Não existe uma única doença da qual morreremos todos no futuro e o que corremos maior risco dependerá muito da geografia. Embora tenhamos feito grandes progressos no controle de alguns dos nossos maiores assassinos do passado, como a poliomielite e a peste, existem muitas doenças infecciosas emergentes e em alerta atualmente.
Água, saneamento e higiene também melhoraram em todo o mundo, o que nos ajudou a reduzir muitas mortes evitáveis por coisas como cólera e outras doenças causadoras de diarréia, mas muitas populações ainda sofrem.
As doenças tropicais negligenciadas são um grupo de doenças que afetam mais de 1 bilhão de pessoas – muitas delas infectadas por mais de uma. Embora várias doenças tropicais não sejam diretamente fatais, elas causam um terrível sofrimento e incapacidade ao longo da vida, e os efeitos secundários podem ser fatais. Como são negligenciadas, a maioria das pessoas nunca ouviu falar delas e pouco está sendo feito atualmente para combatê-las em escala global fora de grupos e programas dedicados específicos.

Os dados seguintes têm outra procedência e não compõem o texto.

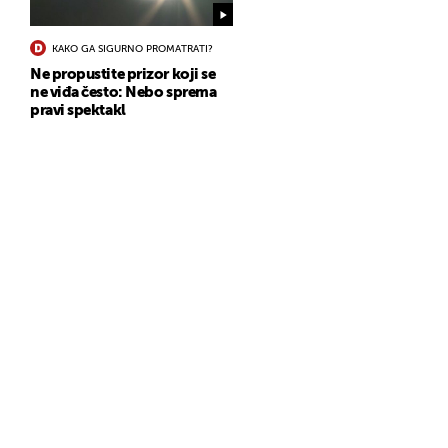
KAKO GA SIGURNO PROMATRATI?
Ne propustite prizor koji se
ne viđa često: Nebo sprema
pravi spektakl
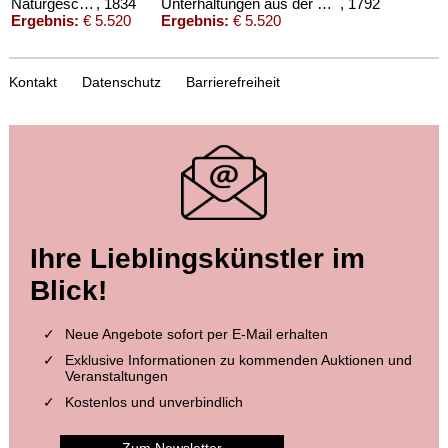
Naturgeschichte, 27 Bde.
, 1834
Unterhaltungen aus der Naturgesch. 21 Bde. Ab 1792.
, 1792
Ergebnis:
€ 5.520
Ergebnis:
€ 5.520
Kontakt
Datenschutz
Barrierefreiheit
Auktion 397 - Lot 19
Ihre Lieblingskünstler im
G. WILHELM
Naturgeschichte, 1834. 27 Bde.
, 1834
Blick!
Ergebnis:
€ 5.040
Neue Angebote sofort per E-Mail erhalten
Exklusive Informationen zu kommenden Auktionen und
Veranstaltungen
Kostenlos und unverbindlich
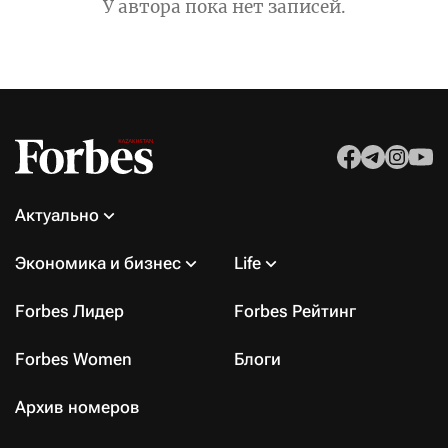
У автора пока нет записей.
Актуально
Экономика и бизнес
Life
Forbes Лидер
Forbes Рейтинг
Forbes Women
Блоги
Архив номеров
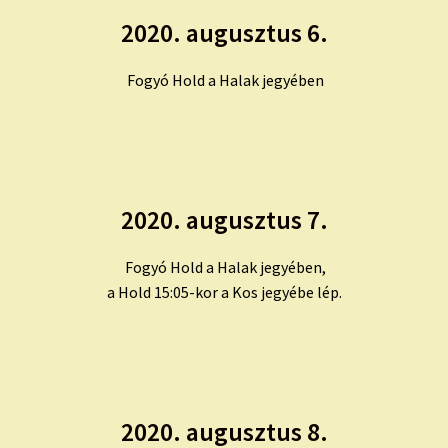
2020. augusztus 6.
Fogyó Hold a Halak jegyében
2020. augusztus 7.
Fogyó Hold a Halak jegyében,
a Hold 15:05-kor a Kos jegyébe lép.
2020. augusztus 8.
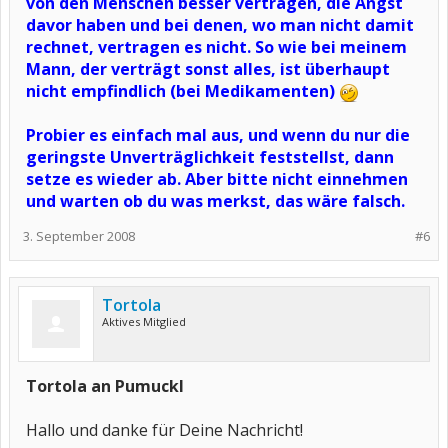
von den Menschen besser vertragen, die Angst
davor haben und bei denen, wo man nicht damit
rechnet, vertragen es nicht. So wie bei meinem
Mann, der verträgt sonst alles, ist überhaupt
nicht empfindlich (bei Medikamenten)
Probier es einfach mal aus, und wenn du nur die
geringste Unverträglichkeit feststellst, dann
setze es wieder ab. Aber bitte nicht einnehmen
und warten ob du was merkst, das wäre falsch.
3. September 2008
#6
Tortola
Aktives Mitglied
Tortola an Pumuckl
Hallo und danke für Deine Nachricht!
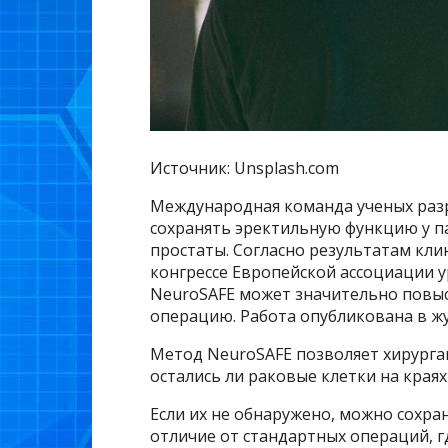
Источник: Unsplash.com
Международная команда ученых разр
сохранять эректильную функцию у п
простаты. Согласно результатам кли
конгрессе Европейской ассоциации 
NeuroSAFE может значительно повыс
операцию. Работа опубликована в жу
Метод NeuroSAFE позволяет хирурга
остались ли раковые клетки на края
Если их не обнаружено, можно сохра
отличие от стандартных операций, г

As mudanças climáticas, sem dúvida, também mudaram nossos fatores de risco, e continuarão a fazê-lo. Mosquitos, carrapatos e outros vetores capazes de transmitir doenças letais ou debilitantes estão se espalhando para novas áreas e afetando populações que têm imunidade zero e nunca tiveram que pensar em doenças como malária, febre amarela, chicungunha e inúmeras outras. A mudança climática também está resultando no aumento de desastres naturais que levam a eventos que facilitam a propagação de doenças, como inundações e deslocamento de populações. Muitos especialistas concordam que estamos na espera de outra pandemia, como a gripe espanhola de 1918, e é simplesmente uma questão de tempo. Estamos vendo alguns vírus sofrerem mutações com o potencial de se tornarem mais mortais. Atualmente, cerca de 70% das doenças emergentes vêm de animais e é provável que essa seja a fonte de nossa próxima pandemia.
Finalmente, não podemos ignorar o efeito das doenças crônicas e não transmissíveis em muitas populações diferentes, particularmente em países de alta renda, mas cada vez mais em outras populações. Atualmente, doenças cardíacas, derrames e cânceres são alguns dos principais assassinos em todo o mundo e existem há muitos anos. As causas são variadas e às vezes dependem da localização, mas dietas ruins e falta de exercício certamente contribuem para isso e continuarão a ocorrer até que haja mudanças radicais na maneira como as pessoas comem e vivem. Infelizmente, à medida que a riqueza cresce em muitas partes do mundo, esses hábitos pioram em vez de melhorar.